3. Randomly create 10 mutually exclusive folds using the original dataset. Since the original dataset has 1338 rows, each fold would have 133 rows (1338 rows / 10 folds = 133.8 rows per fold and we take the floor of this number).

def get_folds(seed, k_folds):
    
    # set the random seed
    np.random.seed(seed)
    
    # get the size of the fold
    fold_size = np.floor(df.shape[0] / k_folds)
    
    # deep copy the original dataset and transpose it
    df_copy = df.copy().T
    
    # create result dictionary
    df_folds = {}
    
    # loop through each fold
    for i in range(k_folds):
        
        # create a fold dataframe
        df_fold = pd.DataFrame()
        
        # get the name of the fold
        name = 'fold_{}'.format(i)
        
        # when the length of the dataframe is smaller than the size of the fold, continue looping
        while len(df_fold) < fold_size:
            
            # randomly choose an index from the copy of the original dataset
            sampled_index = np.random.choice(list(df_copy.T.index))
            
            # pop the row off the dataframe using the chosen index
            s_popped = df_copy.pop(sampled_index)
            
            # convert the popped row into a dataframe
            df_popped = s_popped.to_frame().T
            
            # concatenate this popped dataframe to the fold dataframe
            df_fold = pd.concat([df_fold, df_popped])
        
        # assign the name of the fold as the key and the fold dataframe as the value
        df_folds[name] = df_fold
    
    # return th result dictionary
    return df_folds

The first fold looks like this.

The first fold randomly generated from the original dataset

4. Write a helper function to fit a linear regression model

def fit_linear_regression(df_train, df_val):
    
    # fit a linear regression model
    lm = glm(formula = 'charges ~ age', data = df_train, family = sm.families.Gaussian()).fit()
    
    # print model summary
    print(lm.summary())
    print("\n")
    
    # predict the charges using the val set
    pred_charges = lm.predict(df_val)
    
    # concatenate the charges and the predicted charages
    df_pred = pd.concat([df_val['charges'], pred_charges], axis = 'columns').rename(columns = {0: 'pred_charges'})
    
    # print the mean squared error
    print("MSE: {}".format(np.mean((df_pred['charges'] - df_pred['pred_charges'])**2)))
    print("\n")
    print("***************************************************")

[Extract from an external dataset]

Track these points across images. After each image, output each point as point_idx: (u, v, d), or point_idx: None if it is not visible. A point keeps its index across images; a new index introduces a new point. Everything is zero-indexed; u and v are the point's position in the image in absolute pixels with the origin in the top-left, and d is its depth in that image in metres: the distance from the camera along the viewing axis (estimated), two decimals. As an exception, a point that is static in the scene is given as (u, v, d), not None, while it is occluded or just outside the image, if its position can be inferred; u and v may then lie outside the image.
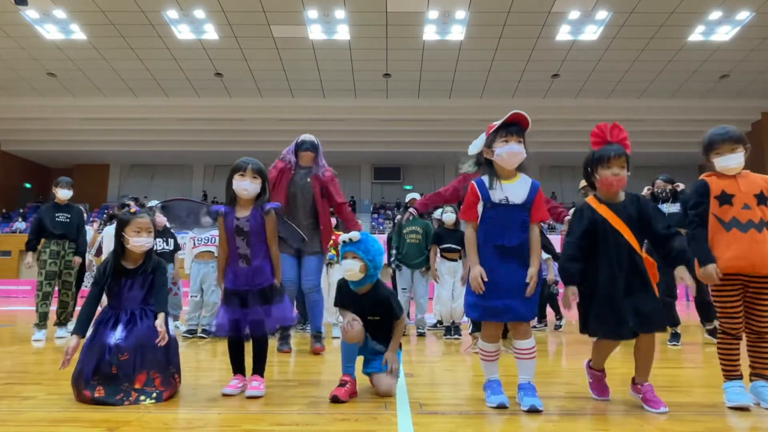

5. Create the training set and the validation set for each fold, so we will have 10 training/validation sets. For each training/validation set, the current fold will be the validation set and the rest of the folds will be the training set. Fit the linear regression model 10 times using the 10 training/validation sets for each fit.

def get_train_val_fit(df_folds):
    
    # get the number of folds
    k_folds = len(df_folds.keys())
    
    # loop through each fold
    for i in range(k_folds):
        
        # prepare the training set
        df_train = pd.DataFrame()
        for j in range(len(df_folds.keys())):
            if i != j:
                name_train= 'fold_' + str(j)
                print("{} added to the training set".format(name_train))
                df_train = pd.concat([df_train, df_folds[name_train]])
        print("\n")
        print("Training set prepared")
        print(df_train)
        
        # prepare the val set
        name_val = 'fold_' + str(i)
        print("{} added to the validation set".format(name_val))
        df_val = df_folds[name_val]
        print("\n")
        print("Validation set prepared")
        print(df_val)
        
        # fit the linear regression model using that fold as the val set and the rest of the folds as the training set
        fit_linear_regression(df_train, df_val)